## Problems to work on
1 – What user threshold limits where Germany's Network Enforcement Act applies, according to the article on platform regulation?
2 – List every act named in the article on platform regulation, giving each as the article does.

## Text
— begin —
The continued presence of offensive content on social media platforms, has often forced users to knock on the court’s doors. Users have sought legal intervention on issues that have ranged from a ban on pornography to the removal of defamatory content. The adjudication of these cases, by different courts, is fragmented, and has added to the intermediaries’ liabilities that are presently unclear in law.

Take for example, the Prajwala case that highlighted the circulation of sexually violent videos on WhatsApp. In 2017, the Supreme Court suggested remedies which included blocking search queries based on identified keywords and preventing users from uploading such videos. Implementing such measures would require proactive monitoring of content. This, however, runs contrary to the Supreme Court’s 2015 judgment, in Shreya Singhal v. Union of India, under which intermediaries were not required to exercise their own judgment to ascertain legitimacy of content. This only further accentuates the need for an overarching law that provides certainty to intermediaries and users alike.

Unlawful content is a global issue for which a holistic solution has still not been found. Most countries have, until now, relied on solutions that are either onerous or overbearing. For example, Singapore’s Protection from Online Falsehoods and Manipulation Act, 2019 (POFMA) bestows sweeping censorship powers to the government, allowing it to order correction, redaction or blocking of information that it deems prejudicial to public interest. In January this year, within three months of taking effect, POFMA was invoked to order Facebook to block the page of a news website.

Some countries have also factored in the power of social networks to influence public opinion. For example, Germany’s Network Enforcement Act, 2018 (NetzDG), uses a threshold-based gradation approach towards regulation of social media platforms by limiting its application to platforms with more than two million registered users in the country. This makes the operating conditions for smaller platforms, especially startups, less onerous.


Also read: Twitter, Facebook profited a lot from India’s hate agenda. Time to pull the plug with a law


Synthesise new realities

A new IT Act presents an opportunity to harmonise the existing legal framework governing e-commerce. Despite being enacted to facilitate electronic commercial activities, the IT Act never defined what commercial activities entail. Instead, the IT Act envisaged a liability model, applicable horizontally to intermediaries.

As new business models evolved, the digital ecosystem became more heterogeneous and gave rise to distinct categories of actors. These include aggregation platforms like Uber and Zomato, and digital payment services like Paytm. Within certain categories, there are functional sub-classifications too. For example, the video-on-demand segment includes user-generated videos and curated content.

More importantly, the Act’s amorphous approach towards platform governance led to a fragmentation that involved multiple regulators. Today, e-commerce is defined across a spate of laws, including the Consumer Protection Act, 2019; the Central Goods and Services Tax Act, 2017; and the extant Foreign Direct Investment (FDI) policy. As a result, rule-making vis-à-vis e-commerce has become cumbersome.
— end —
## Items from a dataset
— begin —
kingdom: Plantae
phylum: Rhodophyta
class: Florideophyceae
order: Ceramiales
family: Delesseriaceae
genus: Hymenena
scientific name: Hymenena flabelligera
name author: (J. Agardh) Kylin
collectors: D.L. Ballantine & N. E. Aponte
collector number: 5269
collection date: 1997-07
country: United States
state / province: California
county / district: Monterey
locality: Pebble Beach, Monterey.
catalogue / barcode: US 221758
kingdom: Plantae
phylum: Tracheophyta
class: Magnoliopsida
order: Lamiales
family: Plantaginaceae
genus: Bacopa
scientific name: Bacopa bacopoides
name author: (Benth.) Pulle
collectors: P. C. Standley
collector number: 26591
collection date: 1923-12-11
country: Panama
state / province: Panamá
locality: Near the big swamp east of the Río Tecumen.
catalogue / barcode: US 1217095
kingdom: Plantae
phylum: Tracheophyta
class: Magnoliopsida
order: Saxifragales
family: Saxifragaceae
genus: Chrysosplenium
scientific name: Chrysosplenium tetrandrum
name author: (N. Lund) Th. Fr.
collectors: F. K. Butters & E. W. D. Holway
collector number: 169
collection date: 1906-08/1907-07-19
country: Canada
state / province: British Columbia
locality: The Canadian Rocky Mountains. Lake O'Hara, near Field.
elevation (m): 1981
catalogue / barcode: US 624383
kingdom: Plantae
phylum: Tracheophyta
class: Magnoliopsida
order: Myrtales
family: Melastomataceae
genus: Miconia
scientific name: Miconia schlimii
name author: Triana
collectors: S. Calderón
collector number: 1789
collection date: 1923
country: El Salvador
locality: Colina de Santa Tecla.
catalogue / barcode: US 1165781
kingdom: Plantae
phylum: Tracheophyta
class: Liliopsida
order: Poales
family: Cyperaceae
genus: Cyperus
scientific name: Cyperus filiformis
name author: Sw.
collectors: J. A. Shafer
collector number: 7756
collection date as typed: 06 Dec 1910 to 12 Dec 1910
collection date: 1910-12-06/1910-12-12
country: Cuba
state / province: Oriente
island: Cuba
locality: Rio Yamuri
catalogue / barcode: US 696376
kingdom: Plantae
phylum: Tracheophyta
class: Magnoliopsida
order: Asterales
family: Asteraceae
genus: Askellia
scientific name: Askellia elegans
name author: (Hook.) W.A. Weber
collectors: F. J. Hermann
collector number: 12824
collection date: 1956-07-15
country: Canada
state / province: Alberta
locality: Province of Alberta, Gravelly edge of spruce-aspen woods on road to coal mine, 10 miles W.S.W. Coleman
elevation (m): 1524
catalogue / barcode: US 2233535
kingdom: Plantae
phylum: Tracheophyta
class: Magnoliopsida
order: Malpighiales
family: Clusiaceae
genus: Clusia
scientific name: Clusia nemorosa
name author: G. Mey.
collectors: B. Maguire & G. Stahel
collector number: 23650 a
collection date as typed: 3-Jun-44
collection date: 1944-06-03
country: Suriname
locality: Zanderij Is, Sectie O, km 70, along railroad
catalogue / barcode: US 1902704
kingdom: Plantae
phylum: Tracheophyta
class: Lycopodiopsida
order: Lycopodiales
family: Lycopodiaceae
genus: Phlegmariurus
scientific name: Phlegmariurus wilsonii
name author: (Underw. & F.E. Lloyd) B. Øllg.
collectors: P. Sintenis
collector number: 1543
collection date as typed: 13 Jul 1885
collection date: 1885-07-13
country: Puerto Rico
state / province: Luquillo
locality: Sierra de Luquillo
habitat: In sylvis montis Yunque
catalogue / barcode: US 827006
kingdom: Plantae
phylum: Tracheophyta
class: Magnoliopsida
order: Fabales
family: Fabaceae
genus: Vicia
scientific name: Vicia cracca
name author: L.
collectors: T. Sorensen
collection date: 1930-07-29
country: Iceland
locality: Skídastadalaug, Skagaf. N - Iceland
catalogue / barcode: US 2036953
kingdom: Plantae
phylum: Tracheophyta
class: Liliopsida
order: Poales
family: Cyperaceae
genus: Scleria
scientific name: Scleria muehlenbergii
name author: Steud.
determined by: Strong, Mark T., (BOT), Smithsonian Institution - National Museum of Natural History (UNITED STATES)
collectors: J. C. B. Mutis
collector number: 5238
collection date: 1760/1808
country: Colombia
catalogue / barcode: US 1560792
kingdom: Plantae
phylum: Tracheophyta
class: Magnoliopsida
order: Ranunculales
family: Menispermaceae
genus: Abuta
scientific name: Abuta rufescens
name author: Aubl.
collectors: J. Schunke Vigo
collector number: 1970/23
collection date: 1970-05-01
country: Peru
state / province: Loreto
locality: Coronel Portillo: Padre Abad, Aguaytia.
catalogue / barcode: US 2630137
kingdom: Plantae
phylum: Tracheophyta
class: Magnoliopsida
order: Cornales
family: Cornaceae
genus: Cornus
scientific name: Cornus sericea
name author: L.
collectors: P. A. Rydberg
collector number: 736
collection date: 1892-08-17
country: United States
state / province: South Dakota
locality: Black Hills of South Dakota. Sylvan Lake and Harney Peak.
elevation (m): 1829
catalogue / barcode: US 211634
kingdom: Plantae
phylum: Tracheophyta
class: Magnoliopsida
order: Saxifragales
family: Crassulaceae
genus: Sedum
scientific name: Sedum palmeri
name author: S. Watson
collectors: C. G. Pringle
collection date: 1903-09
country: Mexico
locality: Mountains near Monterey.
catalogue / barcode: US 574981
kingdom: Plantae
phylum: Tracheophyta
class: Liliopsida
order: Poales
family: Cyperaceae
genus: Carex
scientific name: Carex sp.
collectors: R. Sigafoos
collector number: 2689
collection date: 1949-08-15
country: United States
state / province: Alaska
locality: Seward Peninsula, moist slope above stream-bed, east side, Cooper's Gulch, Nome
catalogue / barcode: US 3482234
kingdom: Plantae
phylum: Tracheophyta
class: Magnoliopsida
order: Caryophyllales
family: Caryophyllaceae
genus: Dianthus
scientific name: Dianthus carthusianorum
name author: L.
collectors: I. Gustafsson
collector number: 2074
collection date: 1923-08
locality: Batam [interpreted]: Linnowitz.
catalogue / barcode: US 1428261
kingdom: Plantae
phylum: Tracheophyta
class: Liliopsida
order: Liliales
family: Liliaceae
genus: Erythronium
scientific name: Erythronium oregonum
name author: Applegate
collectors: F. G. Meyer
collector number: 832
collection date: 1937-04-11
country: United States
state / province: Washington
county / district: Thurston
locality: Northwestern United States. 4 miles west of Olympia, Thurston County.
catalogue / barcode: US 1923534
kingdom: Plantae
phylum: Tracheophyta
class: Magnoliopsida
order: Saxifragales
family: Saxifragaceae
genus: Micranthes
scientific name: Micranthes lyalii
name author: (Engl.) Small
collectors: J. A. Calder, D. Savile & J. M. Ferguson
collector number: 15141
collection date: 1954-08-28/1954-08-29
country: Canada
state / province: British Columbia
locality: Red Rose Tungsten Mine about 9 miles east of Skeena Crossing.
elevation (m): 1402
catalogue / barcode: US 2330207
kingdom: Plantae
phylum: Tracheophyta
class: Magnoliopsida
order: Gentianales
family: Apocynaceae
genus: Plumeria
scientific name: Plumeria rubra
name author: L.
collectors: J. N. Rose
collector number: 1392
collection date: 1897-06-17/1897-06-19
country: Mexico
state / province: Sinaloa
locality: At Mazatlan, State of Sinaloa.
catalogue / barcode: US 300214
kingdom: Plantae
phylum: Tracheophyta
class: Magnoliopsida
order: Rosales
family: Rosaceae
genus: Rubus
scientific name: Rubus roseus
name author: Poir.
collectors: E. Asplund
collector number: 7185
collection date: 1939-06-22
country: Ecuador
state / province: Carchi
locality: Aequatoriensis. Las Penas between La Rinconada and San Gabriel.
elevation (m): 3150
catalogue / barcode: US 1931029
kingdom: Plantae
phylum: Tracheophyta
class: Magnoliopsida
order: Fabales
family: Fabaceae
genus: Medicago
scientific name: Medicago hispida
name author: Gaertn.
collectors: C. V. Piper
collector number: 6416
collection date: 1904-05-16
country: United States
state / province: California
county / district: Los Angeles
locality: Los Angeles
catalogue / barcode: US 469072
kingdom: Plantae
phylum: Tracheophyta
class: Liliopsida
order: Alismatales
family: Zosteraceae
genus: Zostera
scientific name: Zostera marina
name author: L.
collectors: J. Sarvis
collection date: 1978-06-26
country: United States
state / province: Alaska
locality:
— end —
## Answers given
1 – It applies only to platforms with more than two million registered users in the country.

2 –
- Protection from Online Falsehoods and Manipulation Act, 2019 (POFMA)
- Network Enforcement Act, 2018 (NetzDG)
- IT Act
- Consumer Protection Act, 2019
- Central Goods and Services Tax Act, 2017